- Opening titles
- Directed by: Marcel Varnel
- Written by: Marriott Edgar; Val Guest; J. O. C. Orton;
- Produced by: Edward Black
- Starring: The Crazy Gang; Moore Marriott; Bernard Lee;
- Cinematography: Arthur Crabtree
- Edited by: R. E. Dearing
- Music by: Louis Levy; Charles Williams;
- Production company: Gainsborough Pictures
- Distributed by: General Film Distributors
- Release date: November 1939;
- Running time: 84 minutes
- Country: United Kingdom
- Language: English

= The Frozen Limits =

1939 film

The Frozen Limits is a 1939 British comedy western film directed by Marcel Varnel and starring Jimmy Nervo, Bud Flanagan, Teddy Knox, Chesney Allen and Charlie Naughton (The Crazy Gang). It was written by Marriott Edgar, Val Guest and J. O. C. Orton.

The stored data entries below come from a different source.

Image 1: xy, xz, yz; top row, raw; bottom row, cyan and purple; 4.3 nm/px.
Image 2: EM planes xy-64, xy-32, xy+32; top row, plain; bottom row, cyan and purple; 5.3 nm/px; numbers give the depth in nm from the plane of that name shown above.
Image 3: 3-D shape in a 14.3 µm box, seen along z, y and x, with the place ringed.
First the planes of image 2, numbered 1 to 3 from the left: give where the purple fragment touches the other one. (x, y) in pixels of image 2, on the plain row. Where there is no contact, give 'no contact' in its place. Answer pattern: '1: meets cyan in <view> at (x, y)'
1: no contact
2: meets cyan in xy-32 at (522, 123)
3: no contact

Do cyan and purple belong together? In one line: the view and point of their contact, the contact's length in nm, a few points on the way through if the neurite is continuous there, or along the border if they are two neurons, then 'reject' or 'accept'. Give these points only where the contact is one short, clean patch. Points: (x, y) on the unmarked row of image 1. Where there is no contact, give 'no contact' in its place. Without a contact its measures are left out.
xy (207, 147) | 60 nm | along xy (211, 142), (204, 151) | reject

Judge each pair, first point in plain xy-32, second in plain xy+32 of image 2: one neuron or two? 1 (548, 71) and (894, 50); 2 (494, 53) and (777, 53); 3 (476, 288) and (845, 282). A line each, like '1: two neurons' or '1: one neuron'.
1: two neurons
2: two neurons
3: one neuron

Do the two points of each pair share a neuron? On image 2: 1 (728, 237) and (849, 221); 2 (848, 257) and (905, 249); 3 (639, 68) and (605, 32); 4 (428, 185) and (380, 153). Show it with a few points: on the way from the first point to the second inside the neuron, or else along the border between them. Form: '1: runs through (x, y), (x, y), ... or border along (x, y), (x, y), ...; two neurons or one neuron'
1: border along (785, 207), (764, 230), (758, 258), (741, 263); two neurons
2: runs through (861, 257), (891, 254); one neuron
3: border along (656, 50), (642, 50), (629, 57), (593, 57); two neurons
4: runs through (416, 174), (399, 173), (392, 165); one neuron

Produced by Gainsborough Pictures it was shot at Islington Studios in London. The film's sets were designed by the art director Alex Vetchinsky.

==Plot==
Fairground entertainers The Six Wonder Boys are doing poor business, and read in the newspaper which wrapped their fish and chips that there is a gold rush in Alaska. Off they go, without realising the paper was 40 years old. On arrival they are shown hospitality by Tom Tiddler, an elderly, absent-minded gold prospector. For fun, the boys fake a new gold rush, and chaos ensues.

==Cast==
- Jimmy Nervo as Cecil
- Bud Flanagan as Bud
- Teddy Knox as Teddy
- Chesney Allen as "Ches"
- Charlie Naughton as Charlie
- Jimmy Gold as Jimmy
- Moore Marriott as Tom Tiddler
- Eileen Bell as Jill
- Anthony Hulme as "Tex" O'Brien
- Bernard Lee as Bill McGrew
- Eric Clavering as "Foxy"

==Reception==

=== Box office ===
According to Kine Weekly it did well at the British box office in January 1940.

=== Critical ===
The Monthly Film Bulletin wrote: "The story ... does not matter in this film, in which the Crazy Gang are at their crazy best. Ably seconded by Moore Marriott as an old prospector, they go from one ridiculous situation to another with the utmost aplomb while jokes crackle like fireworks on a frosty night. The settings are intentionally ludicrous, the photography adequate, while the direction allows the gang to get suitably out of hand."

Kine Weekly wrote: "The responsibility of putting the laughable stunts over is more or less left to the Crazy Gang, and their exuberant buffoonery hallmarks the welcome humour."